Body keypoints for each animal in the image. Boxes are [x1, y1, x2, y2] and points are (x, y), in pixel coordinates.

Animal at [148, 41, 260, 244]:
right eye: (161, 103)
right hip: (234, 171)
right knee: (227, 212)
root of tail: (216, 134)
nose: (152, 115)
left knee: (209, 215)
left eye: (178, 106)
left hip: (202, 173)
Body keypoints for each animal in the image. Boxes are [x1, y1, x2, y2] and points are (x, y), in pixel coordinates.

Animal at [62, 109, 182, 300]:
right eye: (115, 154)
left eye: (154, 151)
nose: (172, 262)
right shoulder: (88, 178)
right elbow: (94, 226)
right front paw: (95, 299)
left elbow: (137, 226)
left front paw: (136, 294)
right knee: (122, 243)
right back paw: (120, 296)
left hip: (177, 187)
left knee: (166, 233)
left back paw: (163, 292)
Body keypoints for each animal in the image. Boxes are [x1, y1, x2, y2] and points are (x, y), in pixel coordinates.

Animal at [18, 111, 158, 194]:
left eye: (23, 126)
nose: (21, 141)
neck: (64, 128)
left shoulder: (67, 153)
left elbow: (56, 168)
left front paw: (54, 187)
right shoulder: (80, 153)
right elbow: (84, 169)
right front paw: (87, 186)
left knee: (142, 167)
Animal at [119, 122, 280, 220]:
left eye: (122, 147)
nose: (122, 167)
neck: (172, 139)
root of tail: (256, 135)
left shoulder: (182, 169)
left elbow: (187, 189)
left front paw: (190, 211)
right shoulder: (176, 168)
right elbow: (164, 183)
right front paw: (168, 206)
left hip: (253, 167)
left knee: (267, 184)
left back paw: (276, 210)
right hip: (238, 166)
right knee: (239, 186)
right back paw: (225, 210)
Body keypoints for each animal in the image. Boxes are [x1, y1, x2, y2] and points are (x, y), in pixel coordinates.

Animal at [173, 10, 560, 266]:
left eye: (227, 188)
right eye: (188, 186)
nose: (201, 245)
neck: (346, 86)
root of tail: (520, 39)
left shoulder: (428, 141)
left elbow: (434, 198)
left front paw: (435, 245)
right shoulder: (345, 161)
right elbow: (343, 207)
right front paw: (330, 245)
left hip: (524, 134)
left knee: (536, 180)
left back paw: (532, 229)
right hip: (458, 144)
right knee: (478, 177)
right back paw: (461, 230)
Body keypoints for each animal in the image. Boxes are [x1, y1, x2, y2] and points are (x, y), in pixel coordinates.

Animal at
★ ★ ★ ★ ★
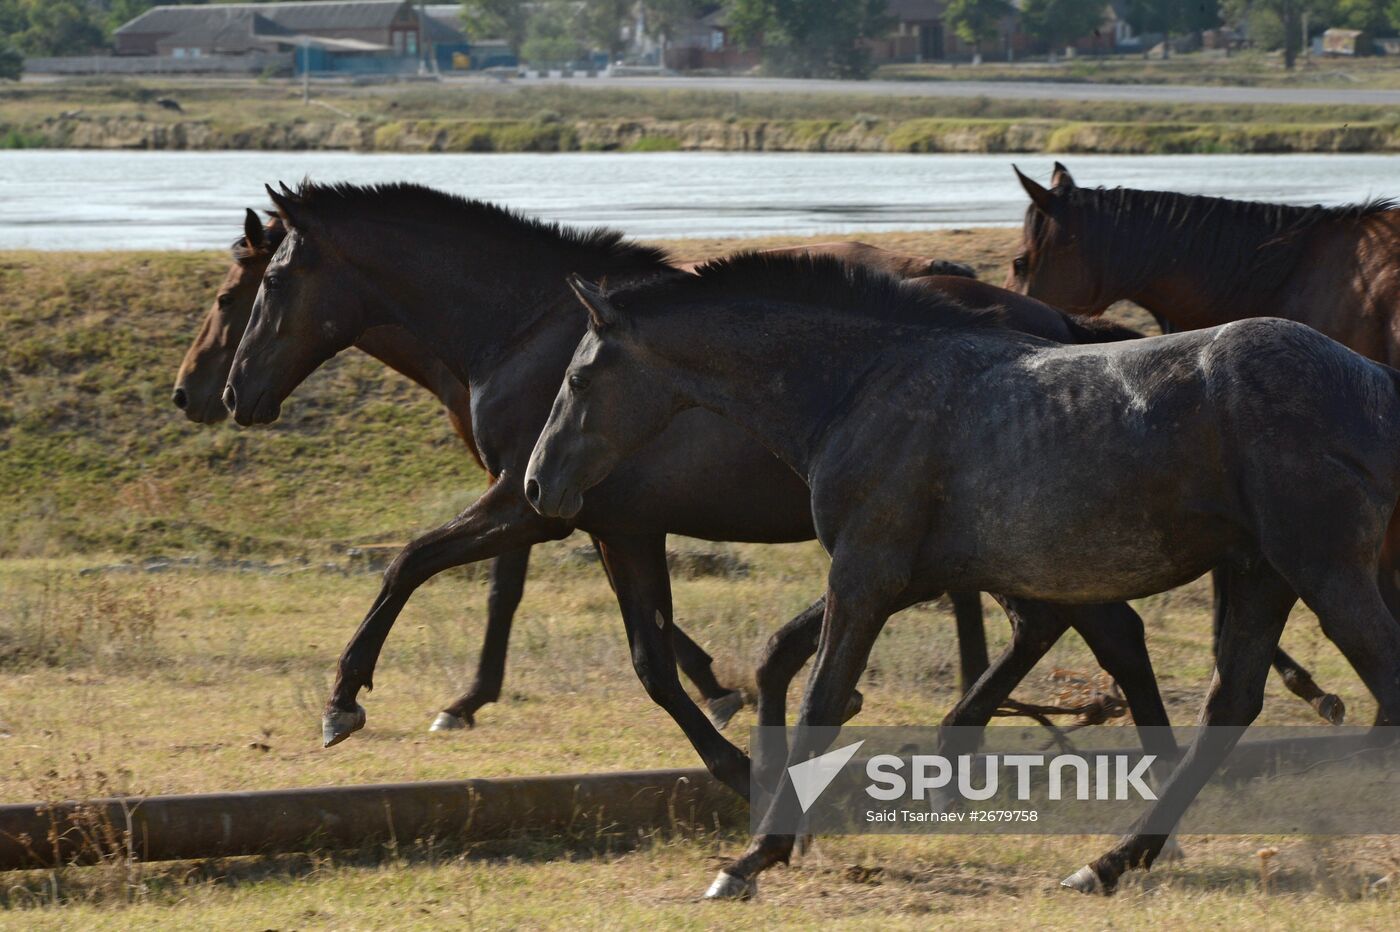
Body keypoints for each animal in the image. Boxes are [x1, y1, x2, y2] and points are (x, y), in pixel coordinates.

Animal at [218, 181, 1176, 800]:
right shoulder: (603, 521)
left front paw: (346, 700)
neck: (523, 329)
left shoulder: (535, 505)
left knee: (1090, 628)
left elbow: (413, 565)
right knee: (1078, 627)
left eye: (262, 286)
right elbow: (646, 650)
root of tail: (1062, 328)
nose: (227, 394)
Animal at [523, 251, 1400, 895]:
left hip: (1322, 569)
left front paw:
★ ★ ★ ★ ★
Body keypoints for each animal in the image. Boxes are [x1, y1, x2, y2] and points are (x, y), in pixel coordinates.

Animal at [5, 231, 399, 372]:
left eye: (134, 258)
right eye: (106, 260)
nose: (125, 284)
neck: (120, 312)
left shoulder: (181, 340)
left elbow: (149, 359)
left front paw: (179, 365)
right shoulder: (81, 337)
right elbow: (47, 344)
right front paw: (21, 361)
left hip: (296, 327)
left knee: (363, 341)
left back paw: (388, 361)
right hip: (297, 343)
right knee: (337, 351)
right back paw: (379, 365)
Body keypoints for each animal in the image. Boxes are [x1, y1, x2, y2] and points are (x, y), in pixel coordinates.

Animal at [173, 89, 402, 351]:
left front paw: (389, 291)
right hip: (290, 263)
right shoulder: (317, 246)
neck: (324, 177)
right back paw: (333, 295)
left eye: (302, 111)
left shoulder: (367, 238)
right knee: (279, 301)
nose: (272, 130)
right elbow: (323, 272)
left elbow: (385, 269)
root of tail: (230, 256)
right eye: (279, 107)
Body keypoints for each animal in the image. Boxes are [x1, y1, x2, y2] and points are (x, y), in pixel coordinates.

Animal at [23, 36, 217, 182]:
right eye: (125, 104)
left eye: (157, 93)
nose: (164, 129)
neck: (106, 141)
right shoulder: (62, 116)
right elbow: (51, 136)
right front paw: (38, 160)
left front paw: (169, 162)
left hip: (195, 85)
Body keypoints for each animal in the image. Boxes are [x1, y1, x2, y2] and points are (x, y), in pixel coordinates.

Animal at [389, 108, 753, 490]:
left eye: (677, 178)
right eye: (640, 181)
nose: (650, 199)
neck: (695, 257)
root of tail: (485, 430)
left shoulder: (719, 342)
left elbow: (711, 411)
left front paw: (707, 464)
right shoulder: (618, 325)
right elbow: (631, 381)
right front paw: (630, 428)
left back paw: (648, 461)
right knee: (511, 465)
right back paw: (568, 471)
★ ★ ★ ★ ★
From the data above, reproduce word for word the lines running from the line with "left shoulder: (367, 238)" to the line with "left hip: (195, 85)", ends included.

left shoulder: (367, 238)
right knee: (279, 301)
nose: (272, 130)
right elbow: (323, 272)
left elbow: (385, 269)
root of tail: (230, 256)
right eye: (279, 107)
Body keypoints for each animal in the image. Boxes are [x1, y1, x2, y2] and points are (x, y), in pixel coordinates.

Animal at [23, 36, 217, 182]:
right eye: (125, 104)
left eye: (157, 93)
nose: (164, 129)
neck: (106, 141)
right shoulder: (62, 116)
right elbow: (51, 136)
right front paw: (38, 160)
left front paw: (169, 162)
left hip: (195, 85)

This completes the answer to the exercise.